Motion-aware frame subsampling down-sampled each clip to ≤32 frames by prioritizing frames with high hand velocity/acceleration.
Anonymization applied facial blurring and timestamp scrubbing (all timestamps are relative to 1970-01-01T00:00:00).

Annotations#

Annotations were produced through a two-step human annotation process:

Step 1 — Binary classification + quality labels: Annotators labeled each segment as interaction/non-interaction and flagged quality issues (bad camera selection, low resolution, too few frames, pose errors). A model-in-the-loop strategy was used: after an initial labeling pass, a model was trained on half the data and the 10% most-disagreed samples were re-reviewed. This cycle repeated three times.

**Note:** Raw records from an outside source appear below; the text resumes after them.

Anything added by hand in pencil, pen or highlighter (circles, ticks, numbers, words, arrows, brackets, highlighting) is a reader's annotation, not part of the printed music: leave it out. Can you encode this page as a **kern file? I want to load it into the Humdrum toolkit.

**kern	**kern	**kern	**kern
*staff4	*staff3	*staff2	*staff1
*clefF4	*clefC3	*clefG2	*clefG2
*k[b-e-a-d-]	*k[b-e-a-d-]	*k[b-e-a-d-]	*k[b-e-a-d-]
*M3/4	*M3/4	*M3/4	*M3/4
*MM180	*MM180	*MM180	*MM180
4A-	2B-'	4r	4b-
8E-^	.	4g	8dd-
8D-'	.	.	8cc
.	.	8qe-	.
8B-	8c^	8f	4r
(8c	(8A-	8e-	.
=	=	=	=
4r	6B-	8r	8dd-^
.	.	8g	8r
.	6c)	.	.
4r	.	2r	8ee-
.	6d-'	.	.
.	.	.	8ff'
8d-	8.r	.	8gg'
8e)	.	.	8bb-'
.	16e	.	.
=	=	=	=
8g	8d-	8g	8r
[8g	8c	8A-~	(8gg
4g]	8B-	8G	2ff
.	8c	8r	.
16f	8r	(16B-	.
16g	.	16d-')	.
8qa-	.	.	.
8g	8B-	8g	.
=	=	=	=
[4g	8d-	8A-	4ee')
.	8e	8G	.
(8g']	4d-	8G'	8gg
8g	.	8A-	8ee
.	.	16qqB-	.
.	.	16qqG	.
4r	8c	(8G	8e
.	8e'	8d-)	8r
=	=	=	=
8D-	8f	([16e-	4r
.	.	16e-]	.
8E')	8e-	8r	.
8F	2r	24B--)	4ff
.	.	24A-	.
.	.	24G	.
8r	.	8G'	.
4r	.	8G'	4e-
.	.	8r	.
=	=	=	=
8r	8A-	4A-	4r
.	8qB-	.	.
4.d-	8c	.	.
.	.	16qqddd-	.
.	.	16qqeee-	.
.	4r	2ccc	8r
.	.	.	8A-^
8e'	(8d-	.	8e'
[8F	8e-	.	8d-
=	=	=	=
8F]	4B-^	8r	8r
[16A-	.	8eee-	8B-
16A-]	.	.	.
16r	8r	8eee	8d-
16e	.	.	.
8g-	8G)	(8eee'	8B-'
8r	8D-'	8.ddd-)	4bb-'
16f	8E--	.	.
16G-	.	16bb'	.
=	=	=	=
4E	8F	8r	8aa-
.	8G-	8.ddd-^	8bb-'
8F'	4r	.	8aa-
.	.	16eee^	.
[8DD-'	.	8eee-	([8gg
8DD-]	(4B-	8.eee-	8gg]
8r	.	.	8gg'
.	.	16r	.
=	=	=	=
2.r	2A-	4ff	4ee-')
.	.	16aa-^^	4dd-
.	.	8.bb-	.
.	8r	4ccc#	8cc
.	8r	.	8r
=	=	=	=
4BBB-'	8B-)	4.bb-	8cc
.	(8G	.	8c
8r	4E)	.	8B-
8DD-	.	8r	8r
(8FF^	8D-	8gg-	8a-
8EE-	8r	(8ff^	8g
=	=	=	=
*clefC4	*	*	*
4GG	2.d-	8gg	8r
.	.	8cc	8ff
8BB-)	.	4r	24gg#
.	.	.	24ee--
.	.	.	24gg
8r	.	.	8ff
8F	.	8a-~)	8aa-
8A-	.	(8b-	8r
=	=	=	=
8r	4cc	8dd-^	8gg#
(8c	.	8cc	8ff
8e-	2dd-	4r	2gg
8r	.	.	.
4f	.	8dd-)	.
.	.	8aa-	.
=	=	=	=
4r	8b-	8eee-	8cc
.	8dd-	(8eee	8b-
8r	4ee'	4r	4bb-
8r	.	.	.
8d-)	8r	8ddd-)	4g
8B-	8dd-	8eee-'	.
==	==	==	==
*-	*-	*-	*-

Step 2 — Spatio-temporal fine-grained labels: Annotators marked the precise temporal boundaries of each interaction and spatially localized the exact pixel where the hand contacts the shelf item, for both camera views. In multi-person scenes, a red dot overlay identified the subject of interest to avoid ambiguity.

Action categories:

take — subject picks up an item from a shelf, fridge, or counter
put — subject places an item back onto a shelf, fridge, or counter
touch — hand contact without taking or placing

Labels apply only to interactions with retail shelves — not to shopping baskets, checkout interactions, or other in-store objects.

Post-annotation curation removed single-view segments, low-quality samples, outlier-duration segments, and excess no-interaction segments (capped at 10% of total).

Personal and Sensitive Information#

All shoppers consented to recording via terms of service with the collecting organization. Videos have been anonymized:

Faces are blurred using automated facial detection
All timestamps are replaced with epoch-relative offsets (starting at 1970-01-01T00:00:00)
Store names and identifiers are removed or blurred
Shopper identity labels are withheld — splits are partitioned by shopper but identifiers are not released

Bias, Risks, and Limitations#

Class imbalance: 97.2% of labeled actions are take. The put and touch classes are heavily underrepresented, reflecting real customer behavior rather than a collection artifact.

Store distribution skew: Store 1 accounts for 36.2% of samples; stores 5–10 together account for <10%. Models trained on this dataset may generalize poorly to stores with unusual layouts or lighting.

Top-down perspective: All footage is from ceiling-mounted cameras. Models trained here are not expected to generalize to handheld, egocentric, or eye-level viewpoints.

Partial pose observations: Due to occlusion and the 360-degree fisheye distortion, ~20% of joint detections have low confidence (<0.5), and the detected joint set varies considerably per frame.

Non-uniform frame rate: Clips contain ≤32 frames but span segments of 0.9–37 seconds. The effective frame rate is non-uniform and lower than the original 30 FPS. Temporal models must account for variable time gaps between frames.

Null frame timestamps: ~12% of samples lack frame_timestamps, preventing precise temporal alignment of pose and face data to wall-clock time.

Recommendations#

Apply a confidence threshold (e.g., >0.5) to pose_keypoints.confidence values before using joints for bone-length normalization or feature extraction.
Use has_frame_timestamps to identify samples where frame-level temporal alignment is unavailable.
For the spatial localization metric, use interaction_x / interaction_y attributes (not the bounding box center) and apply the per-video m_px_factor computed from bone lengths as described in the paper.
When evaluating across action classes, report per-class metrics given the severe take/put/touch imbalance.

Citation#

BibTeX:

@inproceedings{mazzini2025retailaction,
  title={RetailAction: Dataset for Multi-View Spatio-Temporal Localization of Human-Object Interactions in Retail},
  author={Mazzini, Davide and Raimondi, Alberto and Abbate, Bruno and Fischetti, Daniel and Woollard, David M.},
  booktitle={ICCV Retail Vision Workshop},
  year={2025}
}

APA:

Mazzini, D., Raimondi, A., Abbate, B., Fischetti, D., & Woollard, D. M. (2025). RetailAction: Dataset for Multi-View Spatio-Temporal Localization of Human-Object Interactions in Retail. ICCV Retail Vision Workshop.